Though Pierce said that “it takes 90 percent of the staff to do 70% percent of the business,” he and Smith have trimmed expenses by closing on Mondays — a move they also called a morale booster. “At least we have one day when we don’t have to be checking our phones for work,” Pierce said.
Mozelle’s now opens a half-hour later and closes an hour earlier. Smith and Pierce also decided to stay open between lunch and dinner hours. “People are eating at different times now. They want to beat the rush,” Smith said.
Smith and Pierce also have tweaked the menu. They haven’t added any foods that you wouldn’t expect them to serve, but in general they have trimmed the menu, to reduce food waste and costs, and to reflect what people are buying. During Phase One, they eliminated many of the seafood entrees and a filet – expensive items that didn’t travel well in a takeout container.

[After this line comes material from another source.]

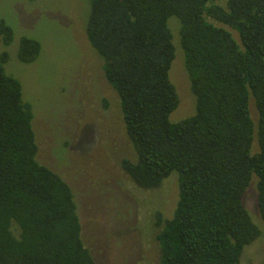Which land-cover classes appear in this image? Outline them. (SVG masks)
Instances as JSON below:
<instances>
[{"label":"trees","instance_id":"trees-1","mask_svg":"<svg viewBox=\"0 0 264 264\" xmlns=\"http://www.w3.org/2000/svg\"><path fill=\"white\" fill-rule=\"evenodd\" d=\"M220 1L89 0L86 34L119 95L133 148L121 168L146 189L178 172L173 216L157 214L160 264H240L246 245L264 237L243 201L256 174L264 221V0ZM172 16L196 99L176 122ZM13 38L0 20L1 43ZM41 50L23 37L18 57L33 62ZM8 59L0 49V264H98L72 186L38 159L35 110L6 72Z\"/></svg>","mask_w":264,"mask_h":264},{"label":"rangeland","instance_id":"rangeland-1","mask_svg":"<svg viewBox=\"0 0 264 264\" xmlns=\"http://www.w3.org/2000/svg\"><path fill=\"white\" fill-rule=\"evenodd\" d=\"M88 12L89 0H0V20L14 31L9 45L0 41V49L9 54L5 69L21 81L24 98L34 107L38 159L75 192L82 235L97 263L160 264L157 214L173 216L179 198L178 172L160 186L146 189L121 168V158L132 156L133 148L119 95L86 34ZM178 21L176 16L169 19L177 45L170 76L181 100L170 116L173 122L191 115L196 101L178 41ZM226 27L240 39L236 30ZM23 37L42 46L33 62L18 57ZM250 107L257 121L253 98ZM257 179L255 174L243 201L264 230ZM240 264H264L263 236L246 245Z\"/></svg>","mask_w":264,"mask_h":264}]
</instances>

They brought back some dishes with Phase Two, but in general they stuck with their core menu, their best-sellers. “No one has been buying specials,” Smith said, referring to the daily, often creative menu add-ons that historically are very popular at nice restaurants.
“We stripped it down to the classic dishes,” Pierce said. “We stuck to the things we did best, and it served us well. We just eliminated everything that didn’t sell well.”
Smith and Pierce can boast today that they can pay their bills, even if business is only 65% or 70% of what it was this time last year.
Not any one of these changes has “saved” Mozelle’s. But the sum total of small tweaks has kept this business afloat. Mozelle’s celebrated its 12th anniversary last month.
Smith and Pierce still worry as they scrape by with thin margins. “We live in perpetual fear of people going somewhere else,” Pierce said. “If we overcook the food or get an order wrong and somebody complains on social media, that could really hurt us.”
Before the pandemic, Smith and Pierce had lined up some projects — including use of the building next door — that aren’t happening anytime soon.
“It hasn’t been perfect,” Smith said, “but I feel like we kept our spirit and our brand.”
Customers are coming. Cooks and servers have jobs. Bills are getting paid.
“I think our restaurant is here to stay,” Pierce said. “We do comfort food. I don’t have to explain collard greens to anybody. I think luxury will return. But right now when you are under siege, you find refuge in comfort food.”
Or as Smith put it, failure is not an option. “We’re going to get through this. There’s not a choice. This is my life.”